**Collected data**
▬▬▬▬▬▬
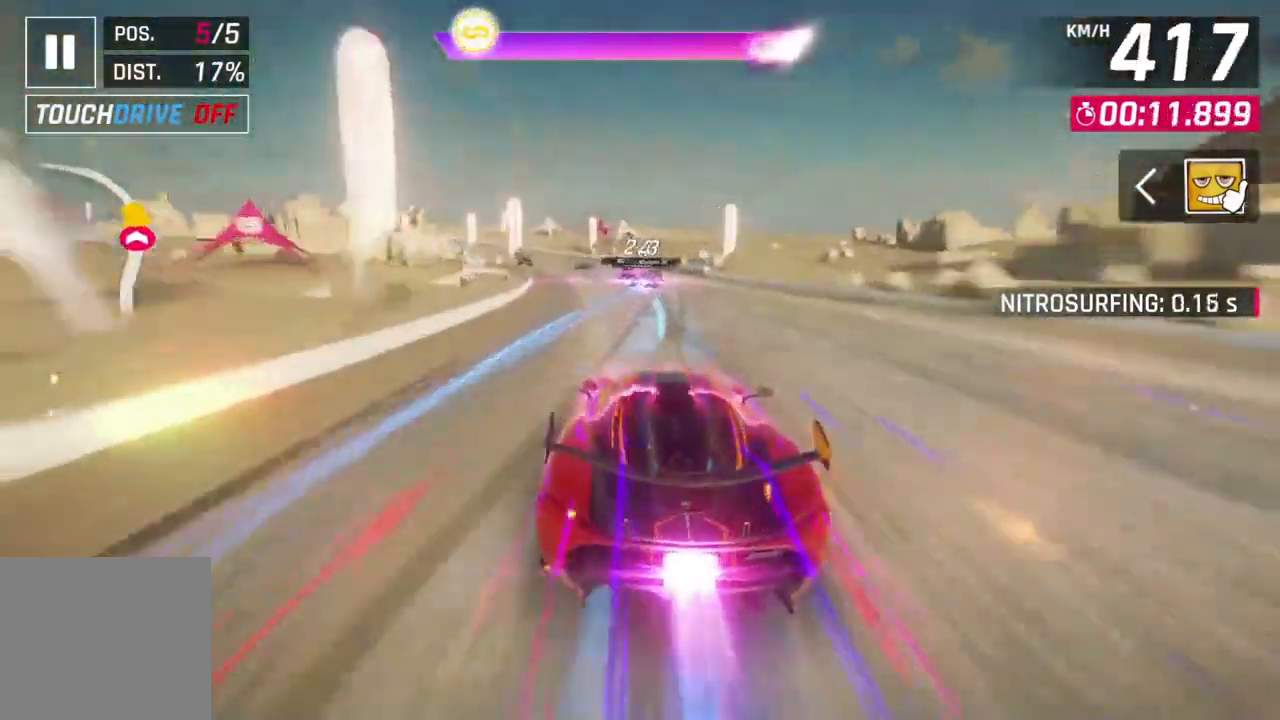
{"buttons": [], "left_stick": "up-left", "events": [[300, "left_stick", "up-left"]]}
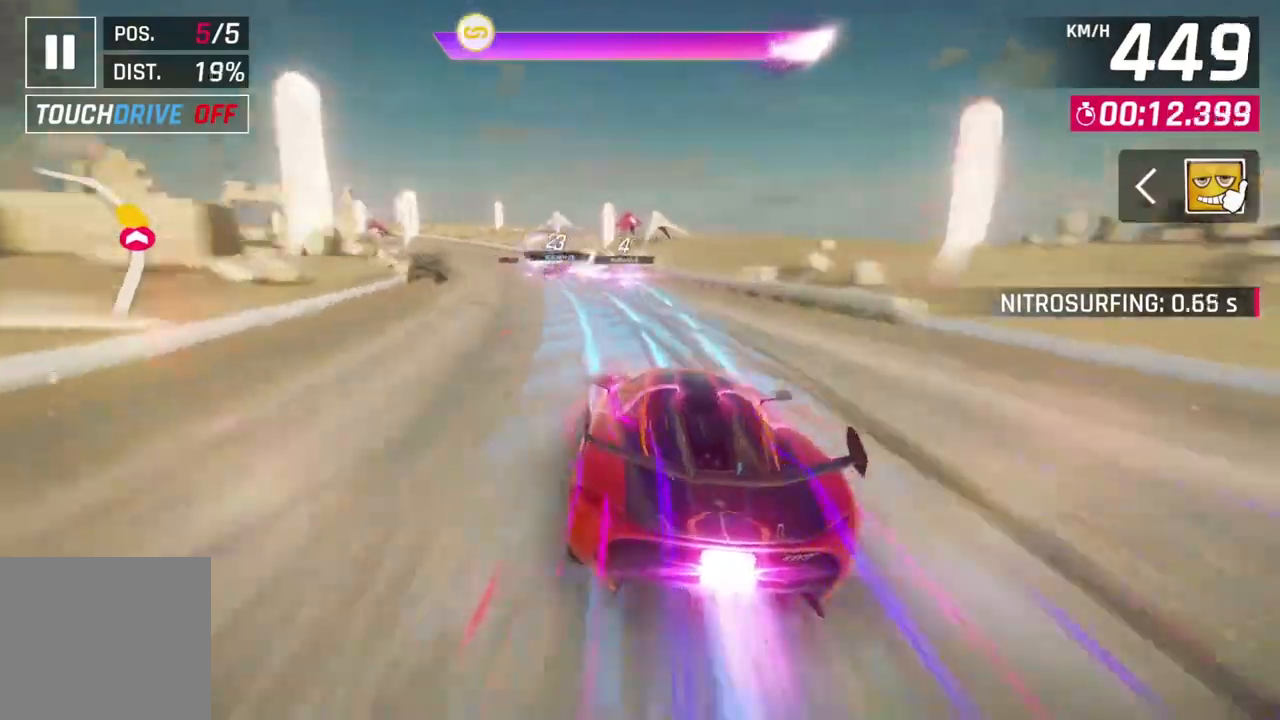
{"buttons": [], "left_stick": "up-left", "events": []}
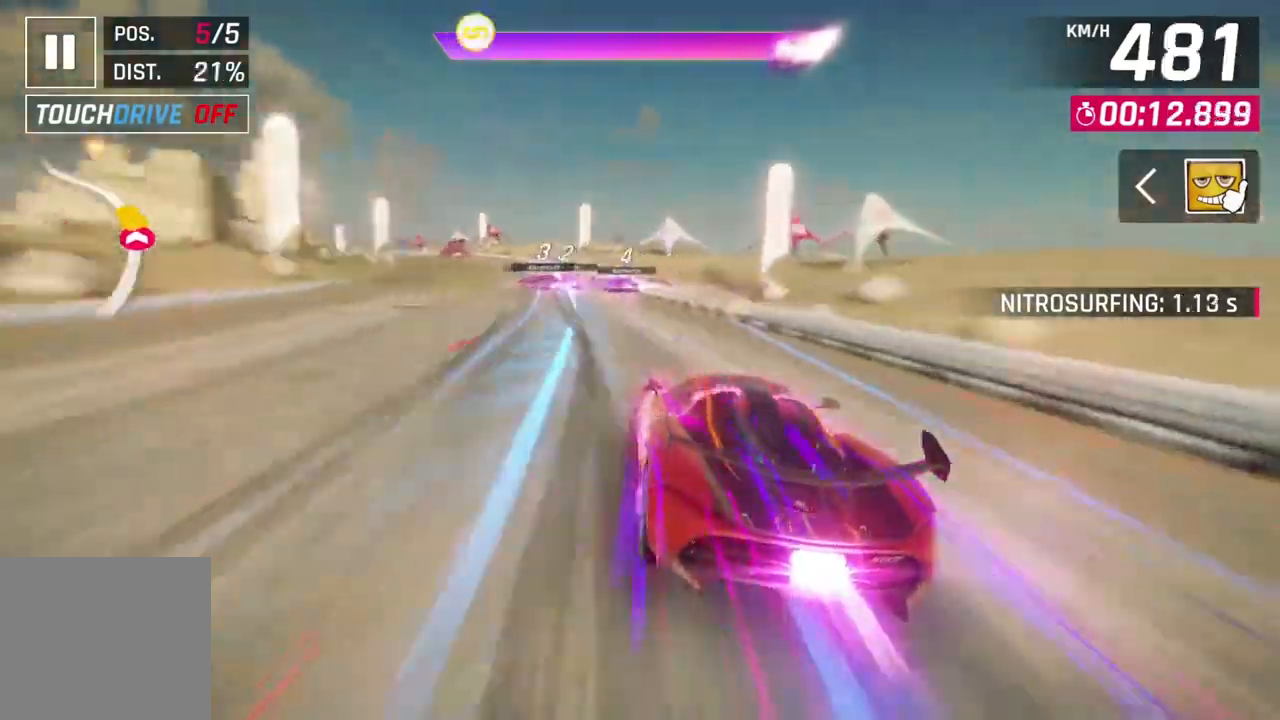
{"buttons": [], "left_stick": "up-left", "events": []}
▬▬▬▬▬▬
**What the task asks**
Retype the whole listing above exactly as written. Skip the pictures.

**Solution to this problem**
{"buttons": [], "left_stick": "up-left", "events": [[300, "left_stick", "up-left"]]}
{"buttons": [], "left_stick": "up-left", "events": []}
{"buttons": [], "left_stick": "up-left", "events": []}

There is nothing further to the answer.